Doing all follow-up work and providing all information your assessors request is critical. In order to provide useful advice, assessors need an understanding of your business and practice. This increases the likelihood that they will uncover lurking vulnerabilities, but also that they’ll propose strategies that are cost-effective and match with your organization’s actual work and processes. For instance, in an office where advocates collaborate very often with users in Google Docs, an assessor must know not to suggest a policy requiring advocates to work only in the firm’s Office 365 environment. Assessors can only know these details if the organization works closely with them during the discovery process.

Outputs and Follow-Up with Assessors

When your assessor finishes gathering supporting information, they’ll prepare reports for you, in which they’ll identify and describe the vulnerabilities they’ve found and their relative risks. Assessors will typically make recommendations on the specific technologies in use, new technologies that might be implemented in your organization, changes to business practices, changes to the insurance you carry, and user changes to practices around user management and support. 
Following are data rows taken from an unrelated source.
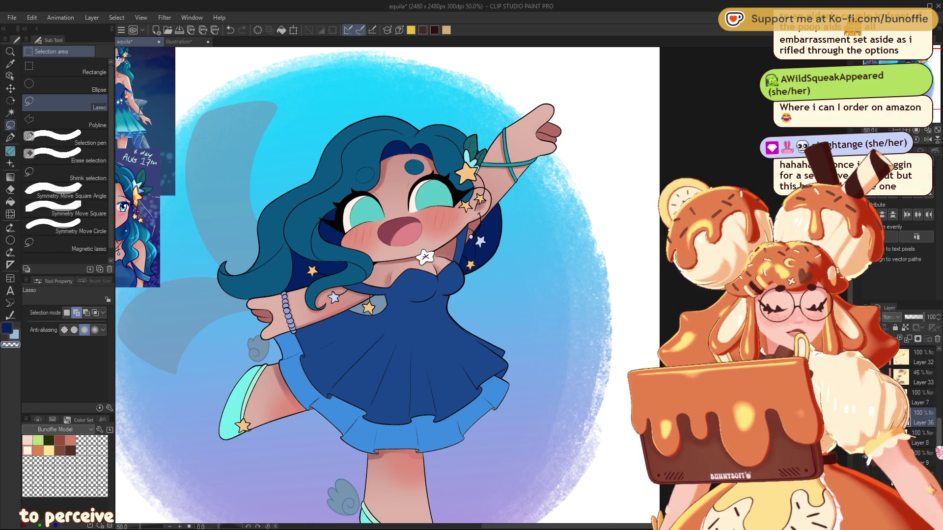
scroll(918, 393, "down", 3)
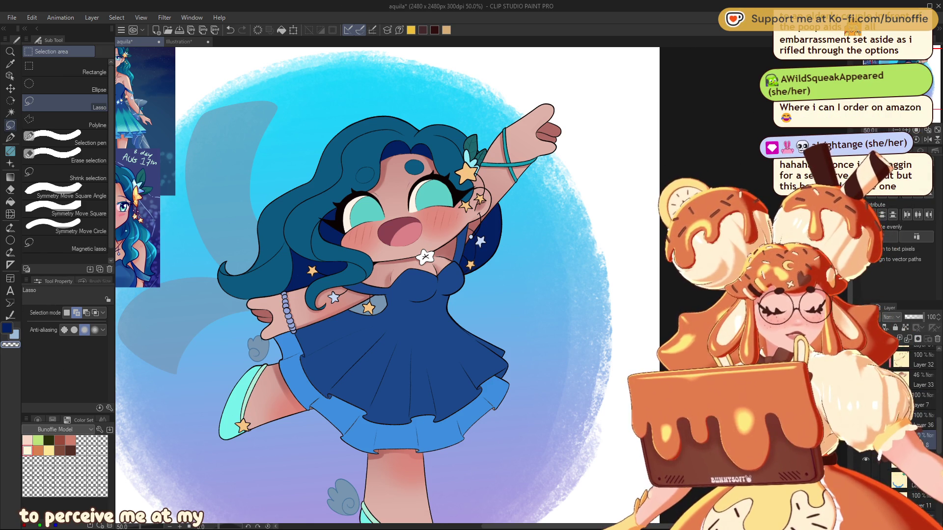
key("ctrl+shift+n")
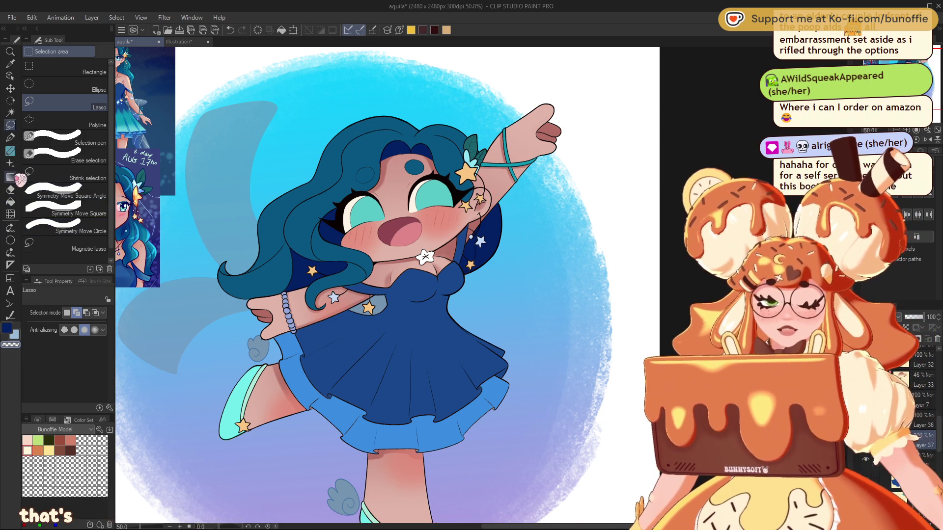
left_click(15, 175)
left_click_drag(397, 113, 393, 125)
key("ctrl+z")
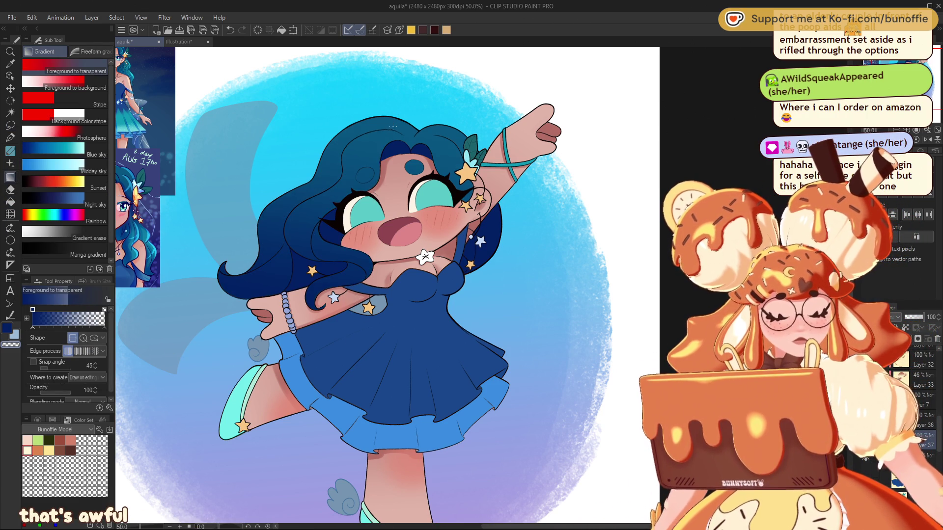
key("ctrl+z")
left_click_drag(367, 302, 392, 141)
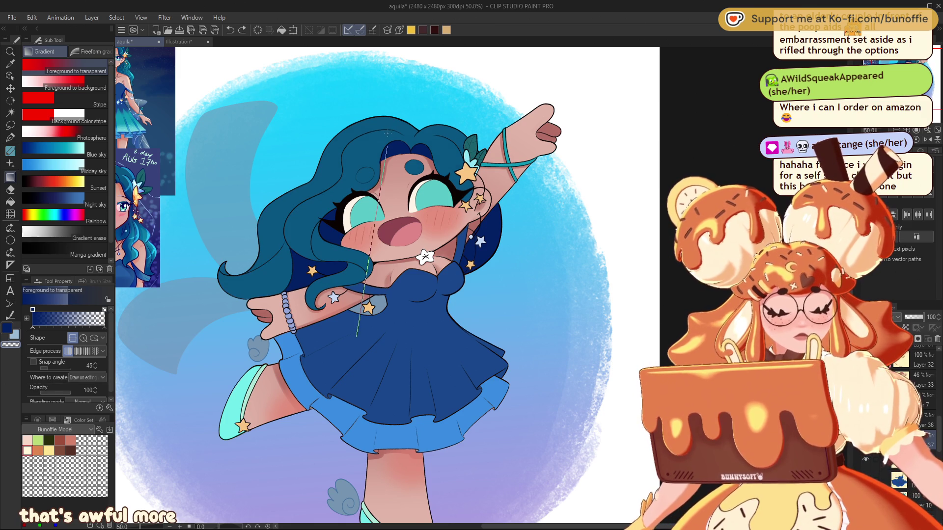
mouse_move(923, 317)
left_mouse_down()
mouse_move(907, 316)
mouse_move(921, 317)
left_mouse_up()
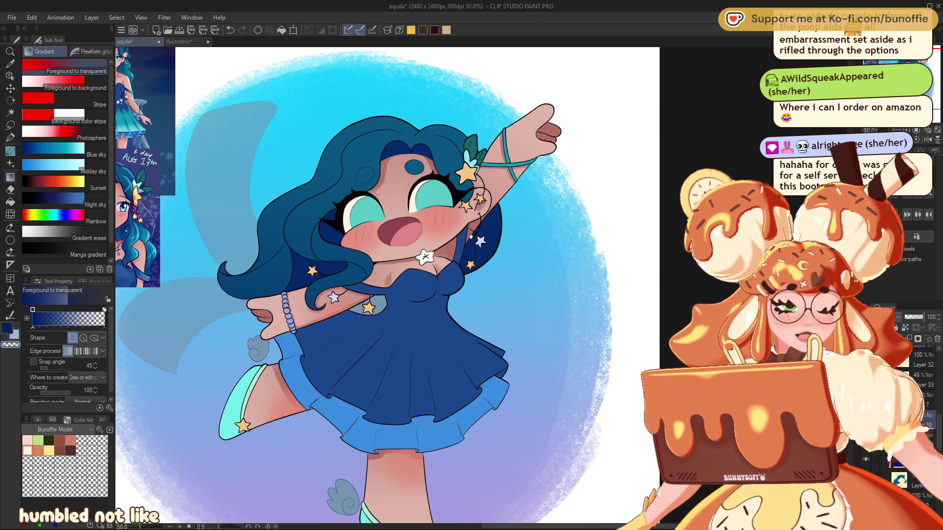
Sample the hair teal, pick a lighter teal on the Color Wheel, and use a smaller soft brush.
left_click(305, 189, "alt")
Assessors will typically prepare multiple reports. First, they’ll create a business-level report, a summary for non-technical audiences, that the office can share with leaders and committees. They’ll also create more detailed technical reports. These actionable reports should be directed at IT staff to explain what’s wrong and how to fix it.

After Your Assessment

A security assessment is only a first step. Once the assessment is complete, you’ll have a good idea of what to do next. 

Start by reviewing the reports prepared by your assessor. Next, meet with the assessors to discuss their findings. This will also be a chance to ask any follow-up questions or get clarification on any of the findings.  
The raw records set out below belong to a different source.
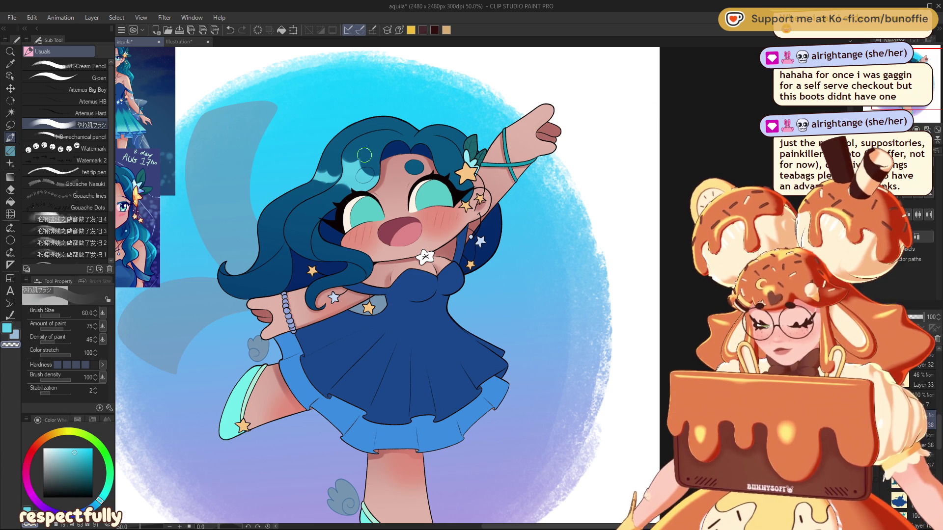
key("c")
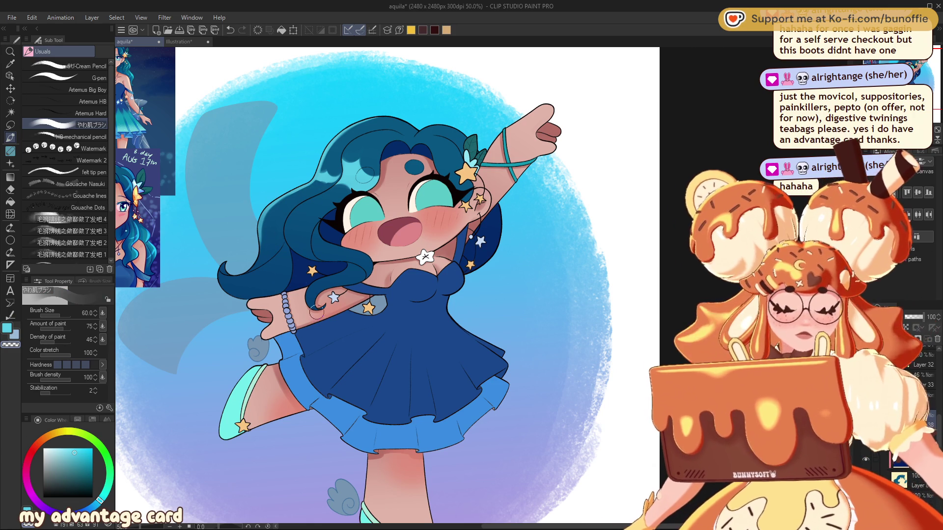
key("bracketleft")
key("bracketleft")
key("bracketleft")
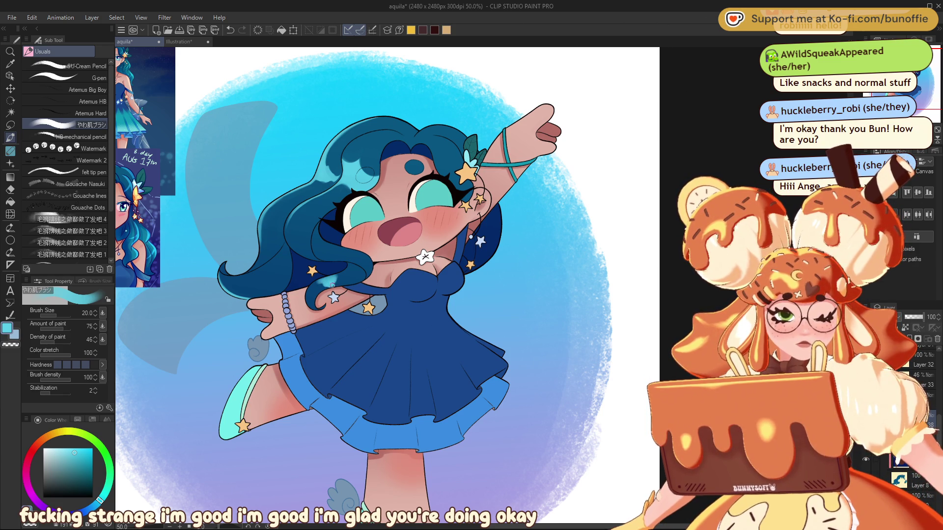
Erase stray lighter-teal highlight from the hair with transparent colour, then return to teal.
key("c")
Next, bring the findings to relevant members of your management team and to the right staff. Work with them to start developing a plan of action. It makes sense to start with low-cost items that you can implement quickly, but this is also the time to start planning for harder, more expensive, longer-term projects. 

For long-term planning, you may have your local IT teamwork with the assessor to develop technical and operational solutions. As you take on more complex, long-term projects, track your progress and employ project-management strategies to make sure you are headed towards your goals and following the advice of your assessors. This may also include things like directed fundraising or changes to your planned budget.

Funding Through LSC

Overview

LSC offers Technology Improvement Project (TIP) Grants. These grants fund technology related assessments, including an IT security audit. The maximum amount for funding is $35,000 if the project includes an IT security audit. Funding generally covers 12 or 18- month projects. Some offices have worked with general TIG applications before; TIP applications are shorter and simpler than full TIG application. TIP applications do not include a pre-application or invitation requirement.

Eligibility

To be eligible for a TIP grant covering assessment, your office must be current LSC Basic Field-General, Basic Field-Migrant, or Basic Field-Native American grant recipients. Your office also must be up to date according to milestone and payment schedules on any existing TIG projects before starting a TIP project.

To Apply

Applications are available in GrantEase, LSC’s online grant management system.